_Work order_
Would you please set down the data again exactly as given, excluding the pictures?
[Supplied information — start]
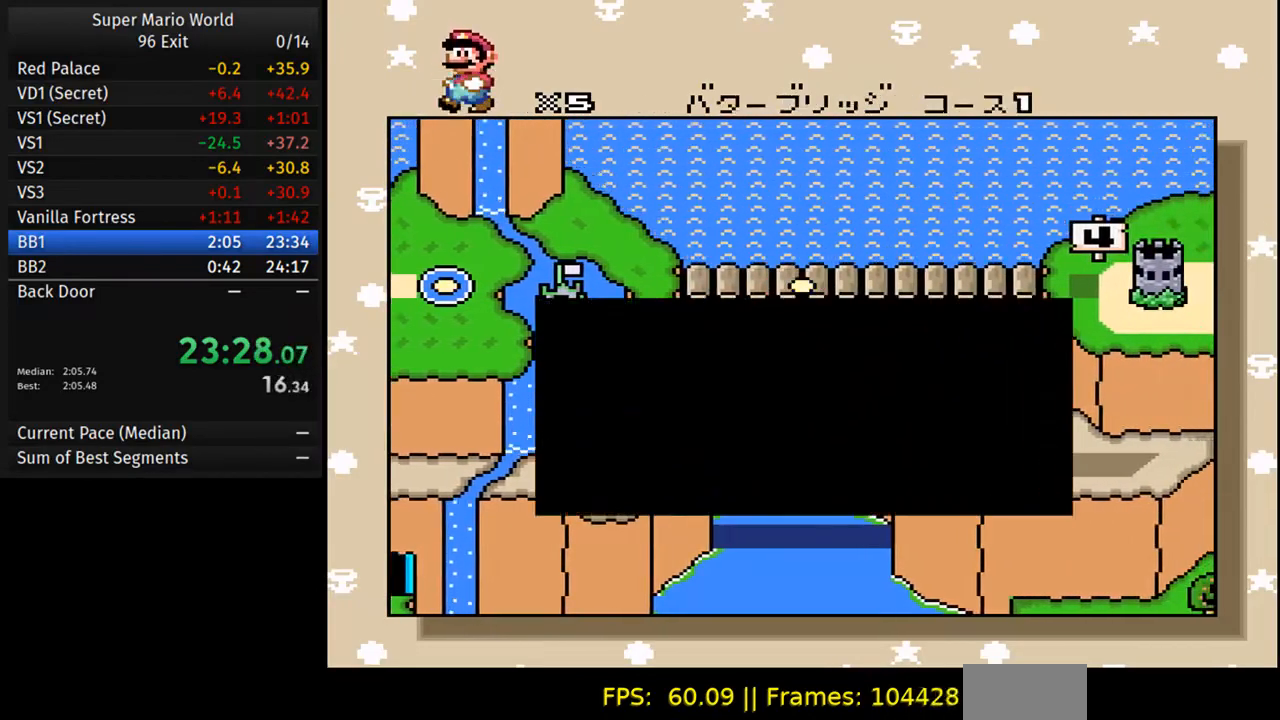
{"buttons": ["B"], "events": [[67, "A", "down"], [83, "B", "up"], [217, "A", "up"], [217, "B", "down"], [317, "A", "down"], [317, "B", "up"], [450, "A", "up"], [450, "B", "down"]]}
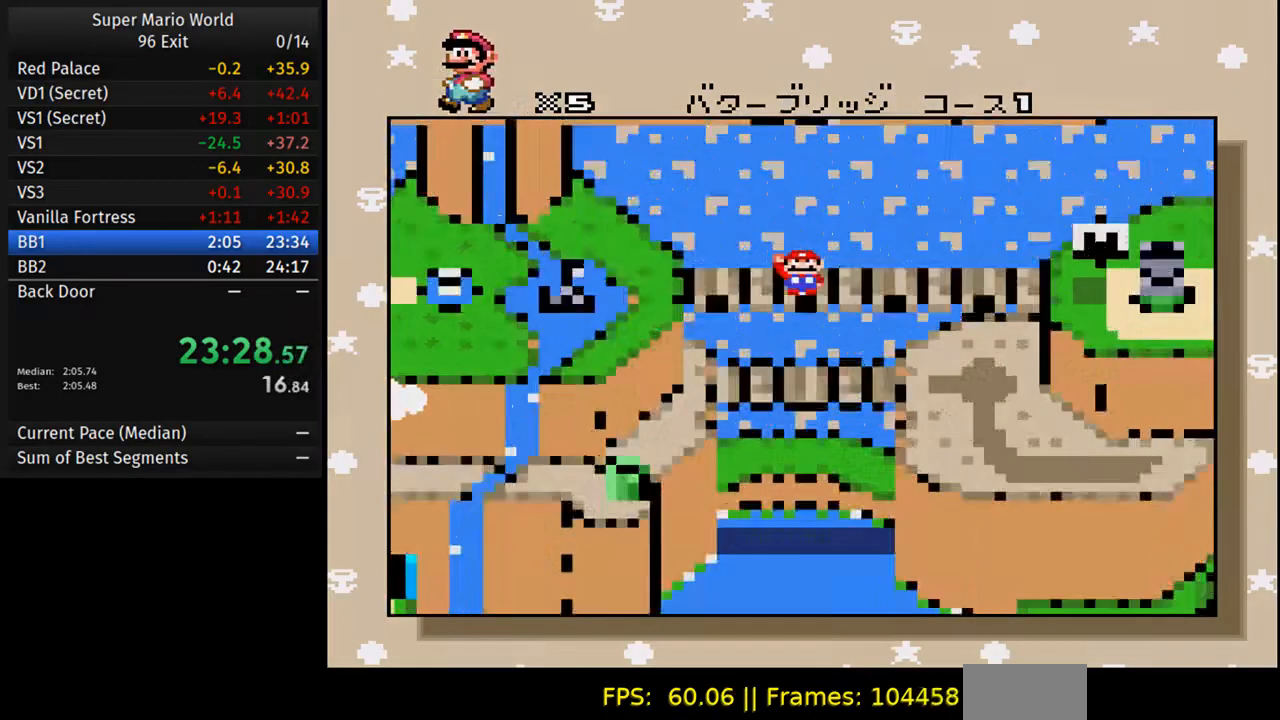
{"buttons": [], "events": [[50, "B", "up"], [67, "A", "down"], [183, "B", "down"], [217, "A", "up"], [300, "B", "up"]]}
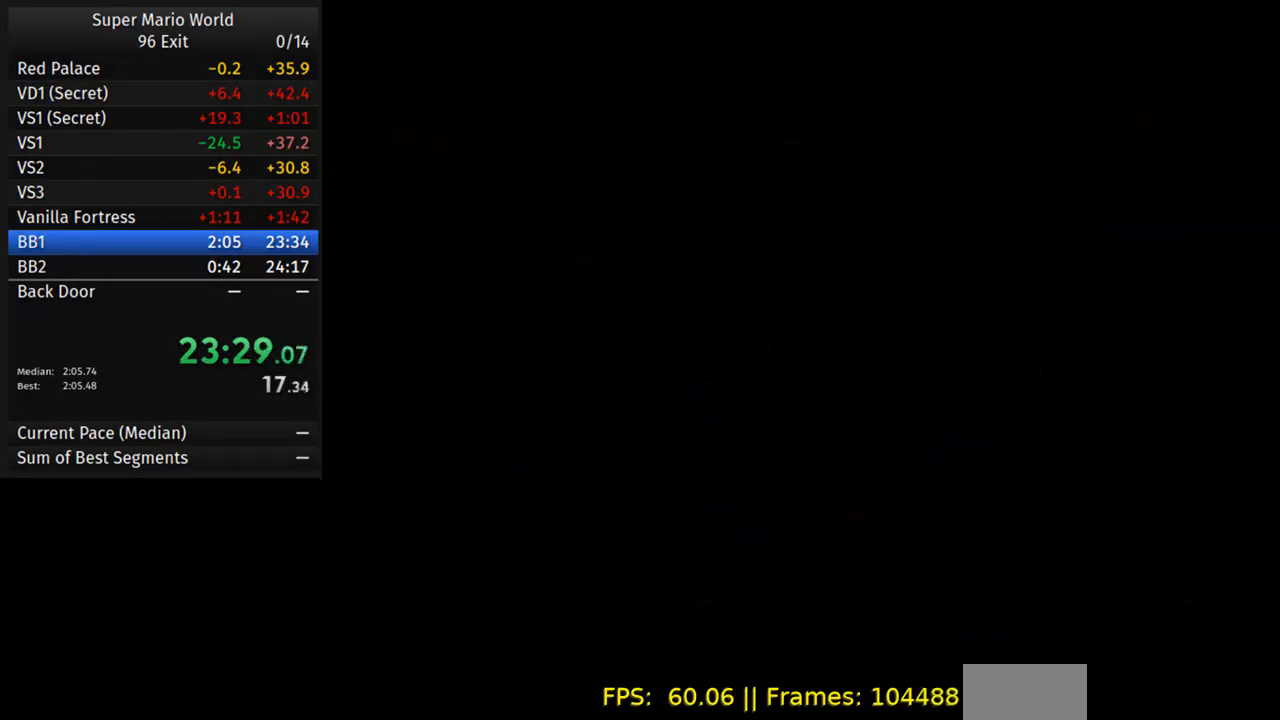
{"buttons": [], "events": []}
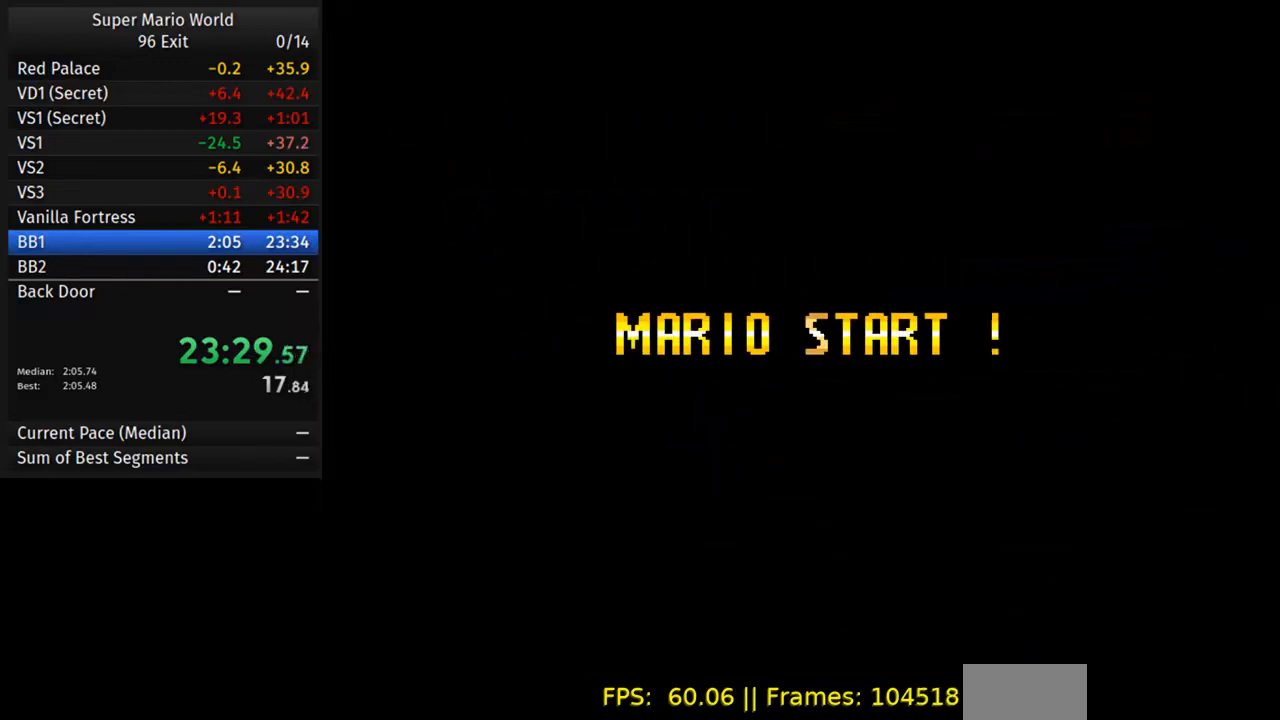
{"buttons": ["Y"], "events": [[83, "Y", "down"]]}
[Supplied information — finish]
_Reply to the exercise_
{"buttons": ["B"], "events": [[67, "A", "down"], [83, "B", "up"], [217, "A", "up"], [217, "B", "down"], [317, "A", "down"], [317, "B", "up"], [450, "A", "up"], [450, "B", "down"]]}
{"buttons": [], "events": [[50, "B", "up"], [67, "A", "down"], [183, "B", "down"], [217, "A", "up"], [300, "B", "up"]]}
{"buttons": [], "events": []}
{"buttons": ["Y"], "events": [[83, "Y", "down"]]}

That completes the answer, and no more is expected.